As Juan Gonzalez pointed out in the interview he and Amy Goodman conducted with Olhshansky on DN!, Congress is talking about actions -- if the administration didn't have the power to do what they did, as the Court found that they did not, let's pass some laws to give them that power. And some consultants and gas bags are urging Dems to go along with that so they look 'tough on terror.'

The Democrats, as a group, in Congress were no friends to these issues. They refused to address them repeatedly, they stalled and ignored. Lawyers working on these cases have made that point repeatedly and publicly. So with Republicans in the Senate spitting out "Weak on terror! Weak on terror!" are the Dems going to have enough guts to scream back: "Law breaker! Law breaker!"?

Somehow we doubt it. They've caved too often and too early too many times for us to have any faith in them on this. Olshansky told Goodman and Gonzales that she thinks Arlen Specter's proposed hearings will allow the case to be aired. Possibly. But we're not feeling optimistic.
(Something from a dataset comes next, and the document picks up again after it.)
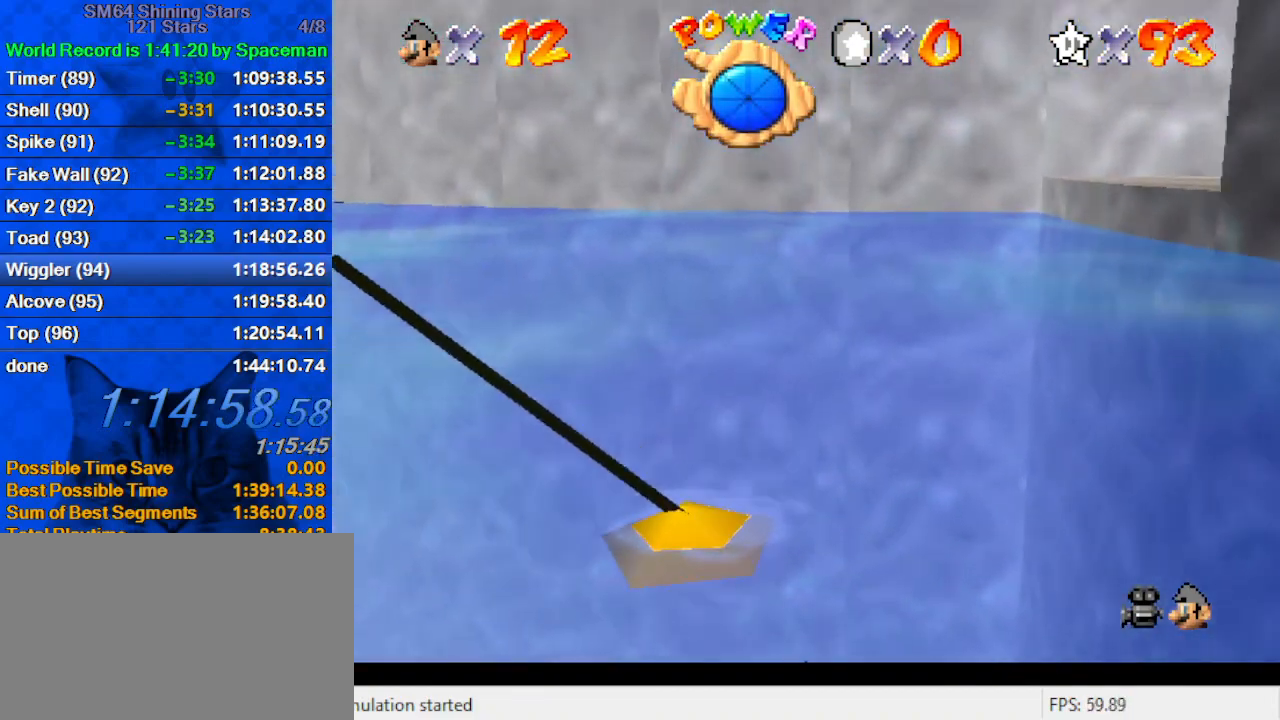
{"keys": ["a", "right", "shift"], "events": [[33, "right", "down"], [33, "shift", "up"], [100, "down", "up"], [167, "right", "up"], [300, "shift", "down"], [333, "right", "down"], [433, "a", "down"]]}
The third issue of concern is the Bully Boy himself whom, The Christian Science Monitor reported, "said he would honor the decision in the case called Hamdan v. Rumsfeld, but do it in a way that did not jeopardize the safety of Americans."

What was that?

It sounds like some sort of verbal equivalent of his infamous signing statements only this time he's saying, "I know what the Court said, now I'll do what I want." The verdict isn't open to interpretation. It's very straightforward. As Linda Greenhouse noted in The New York Times, "an important part of the ruling" rested on Common Article 3 of the Geneva Conventions:

The provision requires humane treatment of captured combatants and prohibits trials except by "a regularly constituted court affording all the judicial guarantees which are recognized as indispensable by civilized people." . . . The flaws the court cited [in the kangroo courts created by the administration] were the failure to guarantee the defendant the right to attend the trial and the prosecution's ability under the rules to introduce hearsay evidence, unsworn testimony, and evidence obtained through coercion.

That's only one aspect of a very clear ruling by the Court. It should be "honored." How to honor it is very clear. There's no need for the executive branch to attempt to 'intrepert' the verdict, they just need to act on it. Forgive us if we don't have a great deal of faith in Bully Boy's ability to execute the laws of the land.